Pada saat yang bersamaan, peran politis sebagai saluran penyampaian aspirasi warga
juga harus diikuti dengan kemampuan RT/RW untuk melakukan advokasi kebijakan agar
aspirasi warga tersebut bisa diakomodasi pada kebijakan desa / kelurahan atau kebijakan
lembaga supra desa / kelurahan.

Mengingat adanya perkembangan lingkungan kebijakan yang ada dewasa ini, yang
secara langsung berdampak pada tuntutan perlunya pengembangan peran baru RT/RW yang
lebih luas, maka pengembangan kapasitas (capacity building) bagi aktor-aktor ditingkat
RT/RW dipandang memiliki nilai strategis yang tinggi. Dalam hal ini, pengembangan
kapasitas RT/RW diarahkan pada terbangunnya kemampuan dan peran baru, misalnya dalam
hal Pendataan anjing/kucing/kera dalam rangka mengantisipasi rabies; Upaya pencegahan
tindak kriminal (termasuk terorisme) dalam lingkup RT; Patroli ketertiban masyarakat (social
patrol); Peningkatan kesadaran dan partisipasi terhadap kebersihan/lingkungan hidup; Public
campaign dalam mensukseskan agenda politik seperti Pilkada; Mendorong terbentuknya
"knowledgable society" atau "learning society"; Agen pertama dalam proses conflict
resolution; dan sebagainya. Dengan demikian, fungsi RT tidak bersifat tradisional seperti
pencatatan administrasi kependudukan (pindah, lahir/mati, KTP/KK, dll) atau sebagai agen
penjaringan aspirasi (dalam siklus atau proses rakorbang/musrenbang) semata; tetapi jauh
lebih strategis dan dapat menjadi alternatif Pola Kelembagaan Baru Pemda Otonom. Dan
untuk mendukung fungsi-fungsi baru yang “sangat berat” tadi, maka dapat diberlakukan pola
"competitive grant" bagi RT/RW yang (dinilai) mampu menyusun (dan menjalankan) dengan
baik. Pola ini perlu ditempuh sebagai pelengkap bagi pola pemberian dana operasional rutin
bari RT/RW.
Gambaran Kebudayaan Struktur Masyarakat (RT/RW)

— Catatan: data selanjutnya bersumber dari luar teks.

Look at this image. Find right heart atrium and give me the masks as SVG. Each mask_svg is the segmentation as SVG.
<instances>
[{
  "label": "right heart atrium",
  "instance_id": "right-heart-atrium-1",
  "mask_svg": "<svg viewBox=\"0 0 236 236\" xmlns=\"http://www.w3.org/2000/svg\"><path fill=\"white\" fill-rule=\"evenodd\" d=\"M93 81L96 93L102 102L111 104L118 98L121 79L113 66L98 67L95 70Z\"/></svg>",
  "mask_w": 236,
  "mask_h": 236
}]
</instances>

(Gambar. 1 Tonarigumi Zaman Jepang)

(Gambar.2 Perekembangan Pengukuhan RT/RW)


(Gambar. 3 Simbol Revitalisai Program 1 X 24 Jam Wajib Lapor RT/RW)

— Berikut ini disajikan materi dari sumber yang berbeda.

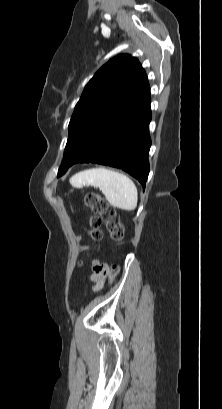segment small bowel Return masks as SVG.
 Instances as JSON below:
<instances>
[{
	"label": "small bowel",
	"instance_id": "1",
	"mask_svg": "<svg viewBox=\"0 0 222 409\" xmlns=\"http://www.w3.org/2000/svg\"><path fill=\"white\" fill-rule=\"evenodd\" d=\"M92 263L93 274L91 275V280L95 283L93 290L97 291L102 287L108 276L106 271L109 268L110 263L108 260H103L101 256H94L92 258Z\"/></svg>",
	"mask_w": 222,
	"mask_h": 409
}]
</instances>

Revitalisasi Himbauan Kamtibmas Tamu 1x24 jam Wajib Lapor RT/RW.


Menghidupkan kembali program lama untuk mengingatkan pentingnya melaporkan setiap
adanya orang baru di lingkungan sekitar, terhadap sit kamtibmas. Salah satu bentuk upaya
pencegahan gangguan kamtibmas, maupun ancaman radikalisme dan dilakukan penempelan
stiker himbauan tamu 1x24 jam wajib lapor RT/RW oleh Kapolrestabes Surabaya dan
Danrem 084/ BJ bersama Walikota Surabaya.